• Task brief: Copy word for word the lines of the records from the line with "Page size: 1500x1125." to the line with "1056, 1112, 1098]", including both of those lines.

• Task data:

--- begin ---

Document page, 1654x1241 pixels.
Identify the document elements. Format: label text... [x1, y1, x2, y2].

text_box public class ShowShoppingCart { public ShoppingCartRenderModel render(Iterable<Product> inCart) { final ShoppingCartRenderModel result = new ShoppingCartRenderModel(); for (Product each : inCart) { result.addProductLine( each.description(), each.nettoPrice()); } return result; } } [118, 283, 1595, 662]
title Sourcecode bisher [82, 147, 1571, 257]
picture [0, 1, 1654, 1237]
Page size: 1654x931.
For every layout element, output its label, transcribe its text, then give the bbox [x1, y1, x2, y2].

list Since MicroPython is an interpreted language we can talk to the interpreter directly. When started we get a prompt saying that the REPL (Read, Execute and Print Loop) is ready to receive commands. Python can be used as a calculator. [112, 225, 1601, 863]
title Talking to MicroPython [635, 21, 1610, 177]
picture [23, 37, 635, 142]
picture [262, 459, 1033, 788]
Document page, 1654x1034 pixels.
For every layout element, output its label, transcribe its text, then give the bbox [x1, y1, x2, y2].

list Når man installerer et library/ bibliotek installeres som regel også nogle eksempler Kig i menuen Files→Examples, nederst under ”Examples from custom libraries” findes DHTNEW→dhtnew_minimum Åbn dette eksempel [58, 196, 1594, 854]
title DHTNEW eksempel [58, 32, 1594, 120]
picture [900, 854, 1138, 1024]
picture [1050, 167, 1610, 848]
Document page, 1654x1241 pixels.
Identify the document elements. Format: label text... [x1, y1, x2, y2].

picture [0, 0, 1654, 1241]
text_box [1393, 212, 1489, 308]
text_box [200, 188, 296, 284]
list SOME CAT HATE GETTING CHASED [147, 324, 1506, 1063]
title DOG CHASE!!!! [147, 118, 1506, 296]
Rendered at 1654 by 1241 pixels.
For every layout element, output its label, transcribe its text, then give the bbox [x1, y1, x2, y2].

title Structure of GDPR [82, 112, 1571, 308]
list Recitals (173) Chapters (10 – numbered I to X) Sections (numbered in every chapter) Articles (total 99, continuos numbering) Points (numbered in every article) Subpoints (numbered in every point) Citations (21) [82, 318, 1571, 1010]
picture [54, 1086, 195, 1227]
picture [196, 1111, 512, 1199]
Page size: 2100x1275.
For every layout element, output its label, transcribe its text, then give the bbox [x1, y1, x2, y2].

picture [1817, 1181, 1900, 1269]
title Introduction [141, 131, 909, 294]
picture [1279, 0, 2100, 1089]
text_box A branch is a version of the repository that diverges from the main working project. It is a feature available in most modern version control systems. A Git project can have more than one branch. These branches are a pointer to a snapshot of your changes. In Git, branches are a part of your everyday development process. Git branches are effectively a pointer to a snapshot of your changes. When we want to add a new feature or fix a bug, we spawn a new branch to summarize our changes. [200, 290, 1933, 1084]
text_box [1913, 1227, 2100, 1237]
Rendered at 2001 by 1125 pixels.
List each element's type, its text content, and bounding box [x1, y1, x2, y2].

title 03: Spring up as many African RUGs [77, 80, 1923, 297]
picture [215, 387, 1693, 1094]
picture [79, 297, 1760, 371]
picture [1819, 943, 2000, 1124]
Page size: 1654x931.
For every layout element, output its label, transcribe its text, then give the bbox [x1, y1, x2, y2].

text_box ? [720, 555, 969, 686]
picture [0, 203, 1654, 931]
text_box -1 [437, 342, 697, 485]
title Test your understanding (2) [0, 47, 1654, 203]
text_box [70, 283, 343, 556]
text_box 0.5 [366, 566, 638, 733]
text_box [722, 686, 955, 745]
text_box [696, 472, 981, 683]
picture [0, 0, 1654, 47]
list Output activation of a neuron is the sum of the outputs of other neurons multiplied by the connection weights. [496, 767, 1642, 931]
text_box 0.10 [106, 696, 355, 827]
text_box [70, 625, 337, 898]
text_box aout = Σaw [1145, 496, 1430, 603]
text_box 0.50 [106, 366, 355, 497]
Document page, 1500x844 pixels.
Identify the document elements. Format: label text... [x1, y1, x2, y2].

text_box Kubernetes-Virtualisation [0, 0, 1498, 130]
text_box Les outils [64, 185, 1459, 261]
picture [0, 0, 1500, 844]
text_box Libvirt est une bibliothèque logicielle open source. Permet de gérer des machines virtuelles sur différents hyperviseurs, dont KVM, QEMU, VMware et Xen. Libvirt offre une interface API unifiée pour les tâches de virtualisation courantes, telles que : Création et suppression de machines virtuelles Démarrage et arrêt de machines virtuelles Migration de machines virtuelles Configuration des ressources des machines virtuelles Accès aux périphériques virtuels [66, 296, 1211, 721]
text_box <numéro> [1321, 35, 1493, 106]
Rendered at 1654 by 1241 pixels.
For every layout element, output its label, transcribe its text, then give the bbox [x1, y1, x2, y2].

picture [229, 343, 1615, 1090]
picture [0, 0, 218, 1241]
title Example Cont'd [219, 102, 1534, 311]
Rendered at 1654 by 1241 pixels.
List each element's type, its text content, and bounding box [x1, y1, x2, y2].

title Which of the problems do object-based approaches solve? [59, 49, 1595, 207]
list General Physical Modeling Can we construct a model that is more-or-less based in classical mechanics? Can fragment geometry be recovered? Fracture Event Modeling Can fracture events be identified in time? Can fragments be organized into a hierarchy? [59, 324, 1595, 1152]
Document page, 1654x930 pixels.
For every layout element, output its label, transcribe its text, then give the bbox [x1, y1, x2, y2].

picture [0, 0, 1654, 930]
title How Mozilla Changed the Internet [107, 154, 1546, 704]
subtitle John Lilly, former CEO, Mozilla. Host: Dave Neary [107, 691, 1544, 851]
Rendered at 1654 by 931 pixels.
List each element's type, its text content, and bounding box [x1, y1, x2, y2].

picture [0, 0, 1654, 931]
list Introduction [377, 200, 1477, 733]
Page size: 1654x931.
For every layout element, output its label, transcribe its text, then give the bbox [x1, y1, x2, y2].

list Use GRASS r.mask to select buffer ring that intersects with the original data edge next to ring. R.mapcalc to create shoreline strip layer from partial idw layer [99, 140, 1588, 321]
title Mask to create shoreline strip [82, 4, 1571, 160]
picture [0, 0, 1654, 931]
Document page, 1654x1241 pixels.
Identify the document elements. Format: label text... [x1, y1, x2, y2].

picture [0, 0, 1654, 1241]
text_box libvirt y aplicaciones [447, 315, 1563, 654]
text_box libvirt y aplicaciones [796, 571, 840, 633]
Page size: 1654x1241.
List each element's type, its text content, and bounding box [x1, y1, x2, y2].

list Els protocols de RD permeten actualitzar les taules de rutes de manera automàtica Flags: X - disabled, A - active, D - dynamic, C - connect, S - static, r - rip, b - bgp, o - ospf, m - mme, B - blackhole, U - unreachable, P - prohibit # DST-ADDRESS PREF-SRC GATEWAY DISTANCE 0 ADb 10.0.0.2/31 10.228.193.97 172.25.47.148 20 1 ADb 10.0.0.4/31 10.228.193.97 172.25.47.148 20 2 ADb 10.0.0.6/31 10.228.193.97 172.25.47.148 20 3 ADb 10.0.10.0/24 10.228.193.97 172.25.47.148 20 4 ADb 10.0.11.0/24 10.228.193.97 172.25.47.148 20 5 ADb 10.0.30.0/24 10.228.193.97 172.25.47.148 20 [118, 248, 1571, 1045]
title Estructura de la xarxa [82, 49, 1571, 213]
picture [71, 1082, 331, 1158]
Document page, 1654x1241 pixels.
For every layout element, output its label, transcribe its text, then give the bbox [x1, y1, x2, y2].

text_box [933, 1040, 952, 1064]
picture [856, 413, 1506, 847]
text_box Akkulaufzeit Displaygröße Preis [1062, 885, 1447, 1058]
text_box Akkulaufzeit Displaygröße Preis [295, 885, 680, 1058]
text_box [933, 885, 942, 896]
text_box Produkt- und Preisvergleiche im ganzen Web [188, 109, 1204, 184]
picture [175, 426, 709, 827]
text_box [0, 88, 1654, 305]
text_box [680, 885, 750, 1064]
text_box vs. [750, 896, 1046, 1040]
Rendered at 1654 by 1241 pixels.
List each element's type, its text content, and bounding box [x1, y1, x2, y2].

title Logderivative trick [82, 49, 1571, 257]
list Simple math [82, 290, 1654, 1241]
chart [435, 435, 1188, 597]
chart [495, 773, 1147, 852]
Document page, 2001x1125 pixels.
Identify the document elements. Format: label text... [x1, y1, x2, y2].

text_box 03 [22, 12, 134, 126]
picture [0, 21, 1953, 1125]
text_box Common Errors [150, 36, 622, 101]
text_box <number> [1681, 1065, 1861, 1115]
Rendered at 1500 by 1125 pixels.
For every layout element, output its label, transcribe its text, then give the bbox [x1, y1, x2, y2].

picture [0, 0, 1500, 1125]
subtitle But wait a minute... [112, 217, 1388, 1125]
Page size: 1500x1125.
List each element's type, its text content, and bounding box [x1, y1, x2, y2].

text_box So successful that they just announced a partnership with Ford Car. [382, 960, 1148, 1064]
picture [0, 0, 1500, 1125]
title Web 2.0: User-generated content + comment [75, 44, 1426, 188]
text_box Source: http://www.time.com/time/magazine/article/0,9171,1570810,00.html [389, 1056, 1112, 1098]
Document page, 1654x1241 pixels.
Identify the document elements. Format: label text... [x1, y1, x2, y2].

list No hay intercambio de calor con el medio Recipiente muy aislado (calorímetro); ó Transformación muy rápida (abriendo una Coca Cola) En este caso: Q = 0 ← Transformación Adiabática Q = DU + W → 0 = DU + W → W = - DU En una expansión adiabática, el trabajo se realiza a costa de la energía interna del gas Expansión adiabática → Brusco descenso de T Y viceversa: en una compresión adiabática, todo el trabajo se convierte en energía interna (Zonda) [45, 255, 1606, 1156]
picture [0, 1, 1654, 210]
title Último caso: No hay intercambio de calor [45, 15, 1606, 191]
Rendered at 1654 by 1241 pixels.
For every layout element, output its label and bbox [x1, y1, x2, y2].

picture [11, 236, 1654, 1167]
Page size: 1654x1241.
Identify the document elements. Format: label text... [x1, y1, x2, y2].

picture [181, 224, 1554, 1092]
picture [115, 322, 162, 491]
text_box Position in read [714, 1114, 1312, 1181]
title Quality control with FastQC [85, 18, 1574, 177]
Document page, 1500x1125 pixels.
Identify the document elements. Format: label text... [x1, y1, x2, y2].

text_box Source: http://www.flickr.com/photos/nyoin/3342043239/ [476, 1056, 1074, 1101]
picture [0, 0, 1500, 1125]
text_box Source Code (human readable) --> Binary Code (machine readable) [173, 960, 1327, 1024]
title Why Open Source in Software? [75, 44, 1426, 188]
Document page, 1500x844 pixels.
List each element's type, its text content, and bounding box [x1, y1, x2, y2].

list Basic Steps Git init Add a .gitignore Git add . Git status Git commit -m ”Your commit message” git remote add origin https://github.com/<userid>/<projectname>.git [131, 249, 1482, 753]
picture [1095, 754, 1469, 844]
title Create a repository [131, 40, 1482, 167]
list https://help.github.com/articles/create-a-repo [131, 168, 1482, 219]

--- end ---

• Task response:
Page size: 1500x1125.
List each element's type, its text content, and bounding box [x1, y1, x2, y2].

text_box So successful that they just announced a partnership with Ford Car. [382, 960, 1148, 1064]
picture [0, 0, 1500, 1125]
title Web 2.0: User-generated content + comment [75, 44, 1426, 188]
text_box Source: http://www.time.com/time/magazine/article/0,9171,1570810,00.html [389, 1056, 1112, 1098]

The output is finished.